Reproduce the records below word for word, starting at the line that contains "class: Agaricomycetes" and ending at the final line of the records, with both ends included.
* Start Excerpted records *
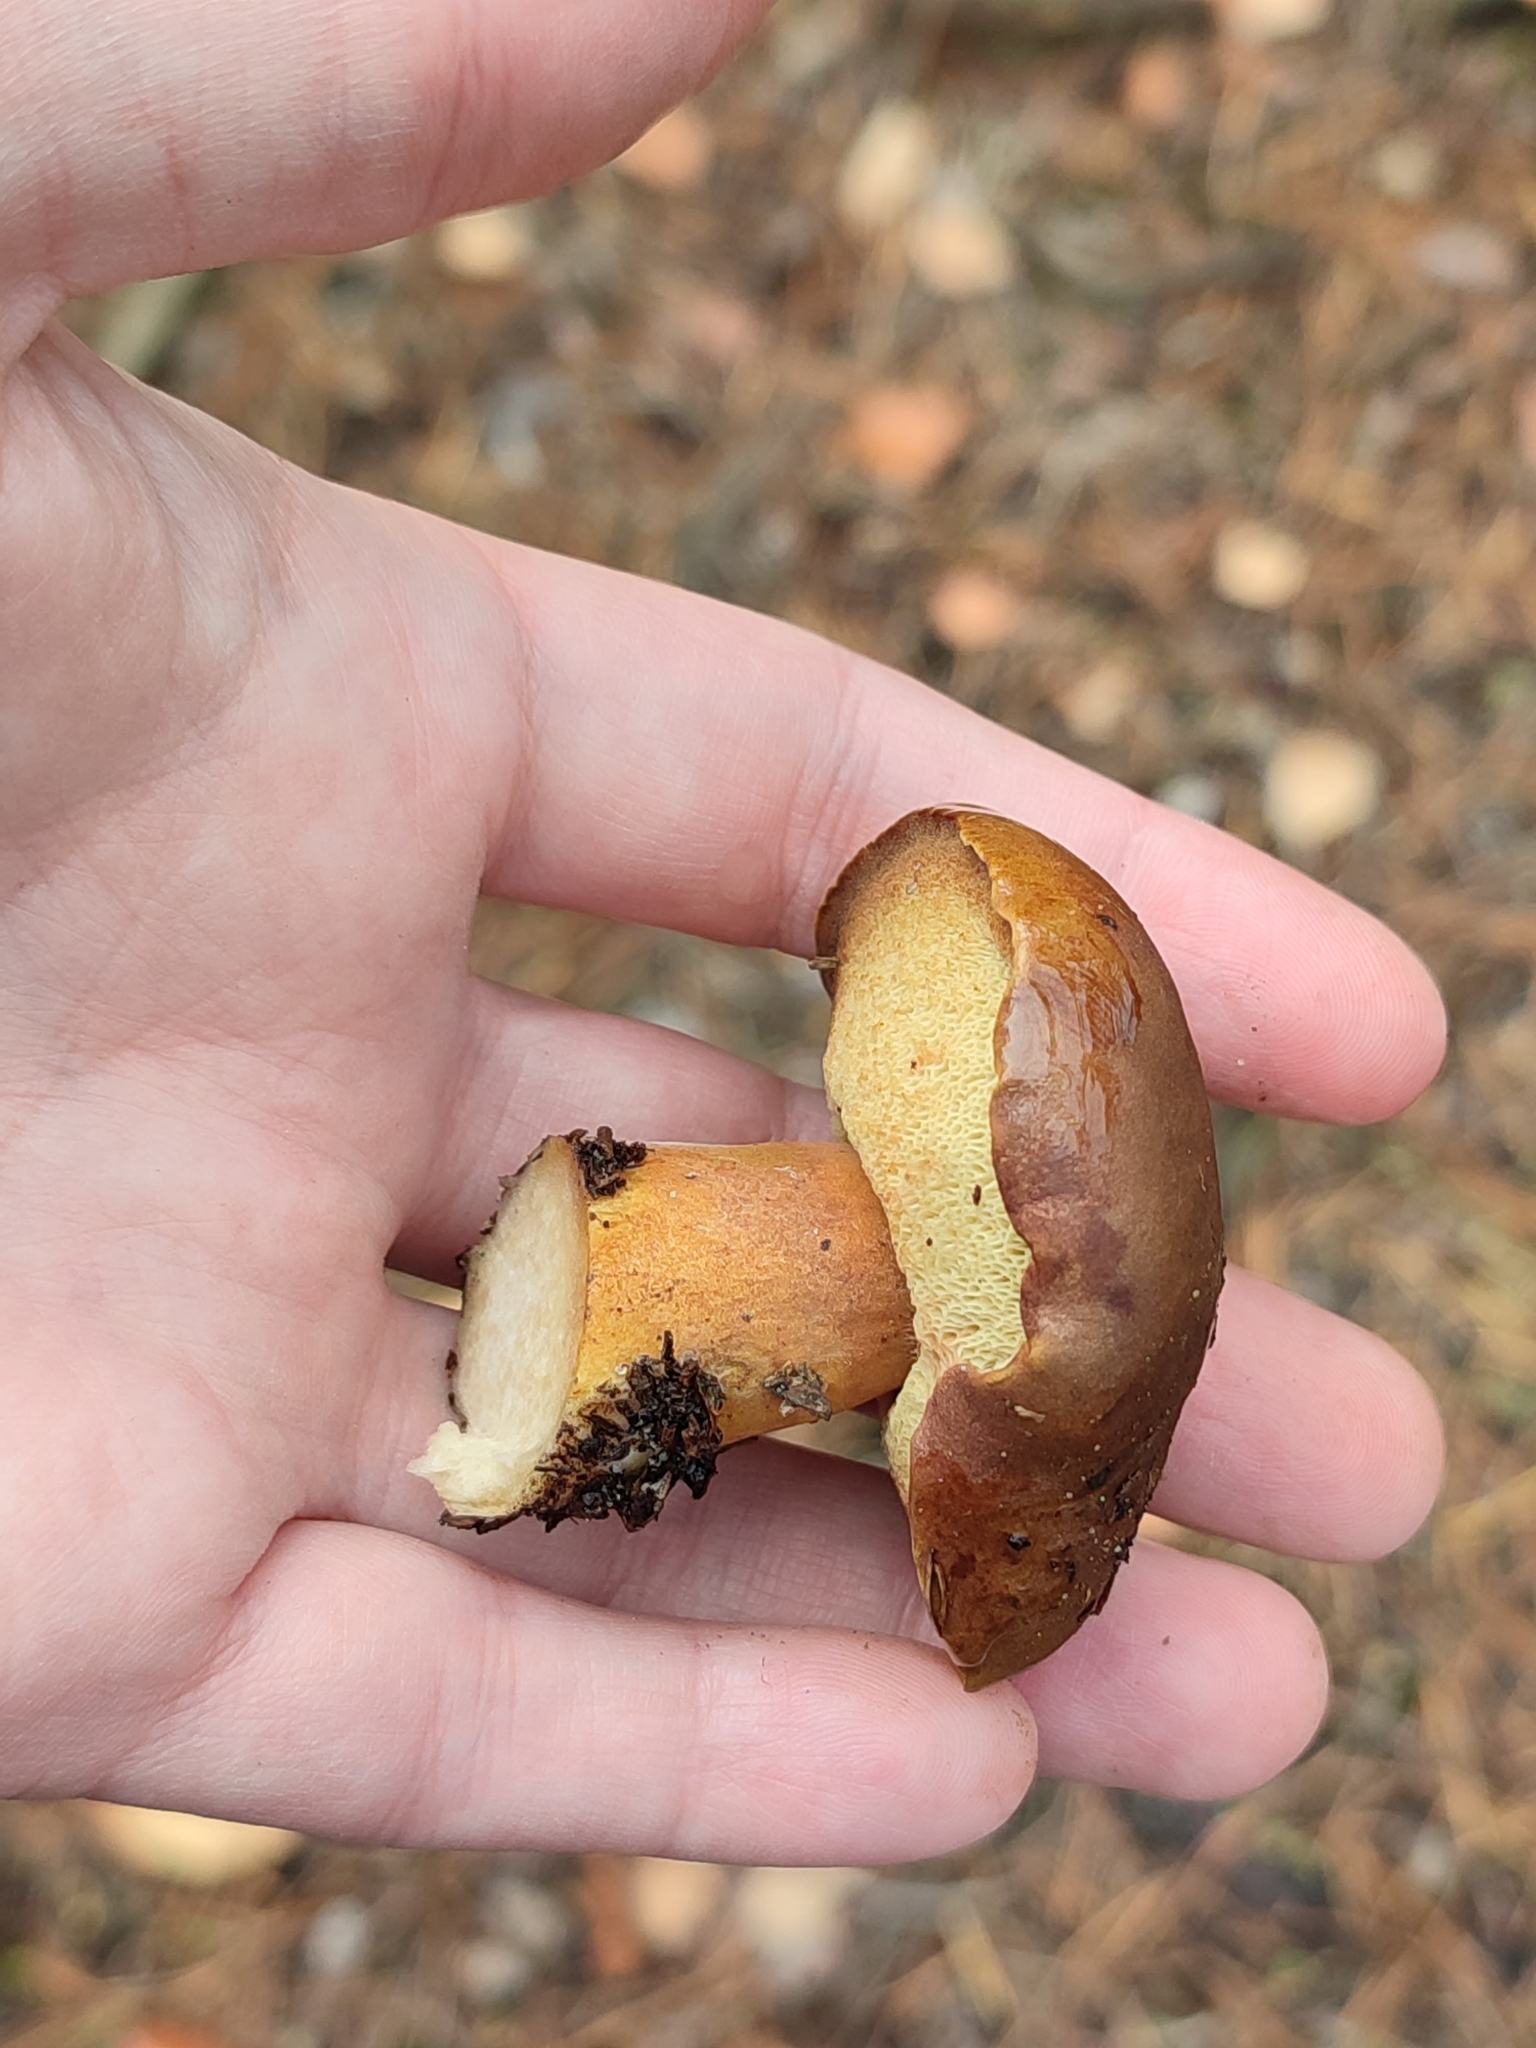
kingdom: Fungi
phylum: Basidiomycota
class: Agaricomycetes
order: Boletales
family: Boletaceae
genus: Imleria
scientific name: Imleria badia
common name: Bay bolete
* End Excerpted records *
▶ **Reply to the exercise**
class: Agaricomycetes
order: Boletales
family: Boletaceae
genus: Imleria
scientific name: Imleria badia
common name: Bay bolete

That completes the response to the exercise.